Vamos exercitar um pouco nosso cérebro e observar por um tempo a obra “ A última Ceia” do pintor renascentista Leonardo da Vinci (1452-1519). Nela o artista retratou a última ceia de Jesus Cristo ao lado de seus apóstolos antes de sua crucificação.

Após minutos de observação algumas questões surgem em nossa mente: Será que Jesus Cristo estava alheio ao movimento aparentemente agitado de todos? Quem se comunica com quem? Quais os que se mostram curiosos, assustados ou mais próximos? Em quem você confiaria se estivesse presente?

Talvez o conhecimento da história que segue após esse registro nos influencie na interpretação da obra. Mas o fato é que ao observar cuidadosamente a expressão dos rostos, os movimentos corporais, olhares e demais detalhes da obra, nosso cérebro inicia um processo de interpretação dos sinais observados com o objetivo de formular uma teoria da mente. É dessa mesma maneira que procedemos diante de alguém na vida real, observamos os olhares em comparação com as falas, gestos, movimentos corporais e tentamos explicar e prever o comportamento seguinte da outra pessoa. Uma rede composta por regiões e circuitos cerebrais interconectados é acionada para processar as informações sociais observadas.
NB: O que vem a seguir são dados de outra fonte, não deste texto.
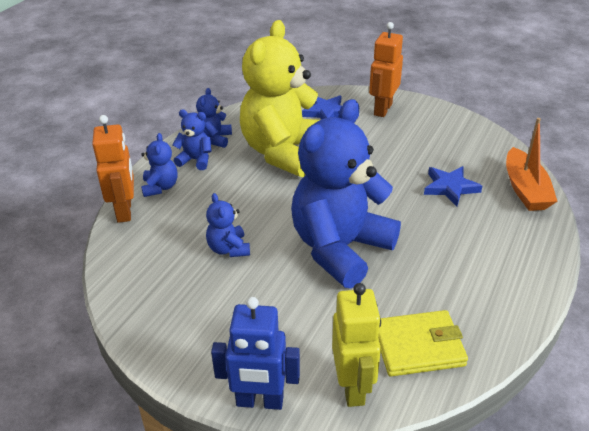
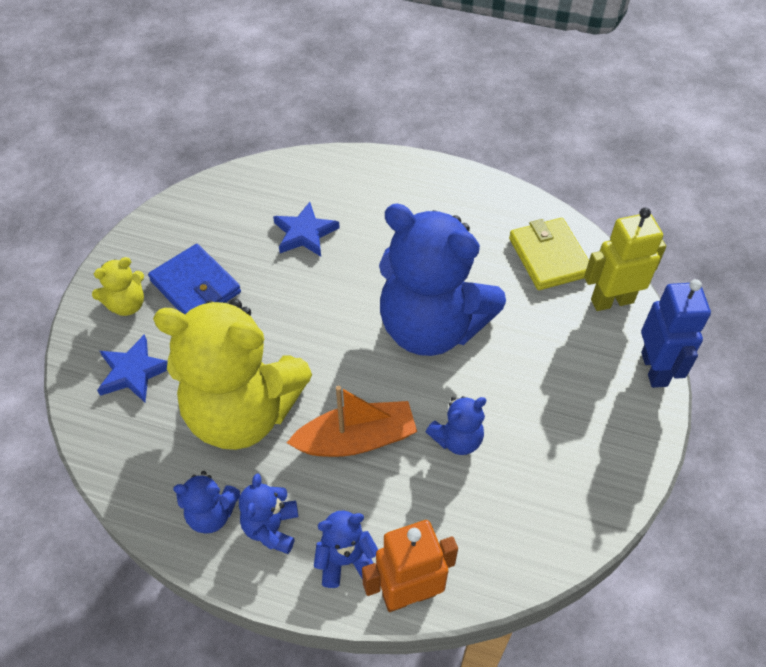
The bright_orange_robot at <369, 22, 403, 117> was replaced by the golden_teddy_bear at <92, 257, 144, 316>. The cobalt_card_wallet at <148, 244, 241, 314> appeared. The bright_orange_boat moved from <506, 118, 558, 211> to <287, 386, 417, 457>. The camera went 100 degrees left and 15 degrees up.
Dito isso, é fácil concluir que para o pleno desenvolvimento do cérebro social é preciso estar com o outro. Somos seres sociais por natureza e dependemos dessa interação para nossa sobrevivência na terra. Porém, é preciso cuidado para não observar o outro dentro de uma visão limitada de mundo, na tentativa de “encaixar” o perfil analisado em estereótipos limitados e pré-determinados.

O perigo de escolher o atalho

Quando o cérebro é limitado por uma visão apequenada da realidade, marcado por determinismos baseados no senso comum que tendem a classificar precocemente as pessoas de acordo com sua condição de vida, ações diárias, classes sociais e demais acontecimentos cotidianos, o desenvolvimento do cérebro social é prejudicado e tende a interpretar a sociedade e as pessoas por uma via menor e mais rápida, como um atalho mental formado por observações falhas e carregadas de emoções daquele que observa, se distanciando do fenômeno real observado.

Ampliar o entendimento de mundo, conhecer outras realidades sociais, acolher o diferente e conviver na diversidade, são condições fundamentais para ampliar o reconhecimento de padrões humanos e sociais, ativando novas conexões cerebrais a favor da empatia e do bom convívio social.

Que tal pensar em tudo isso da próxima vez que conhecer alguém que pensa ou age diferente de você?

[1] KANDEL, E. R. Mentes diferentes: o que os cérebros incomuns revelam sobre nós. São Paulo: Manole, 2020.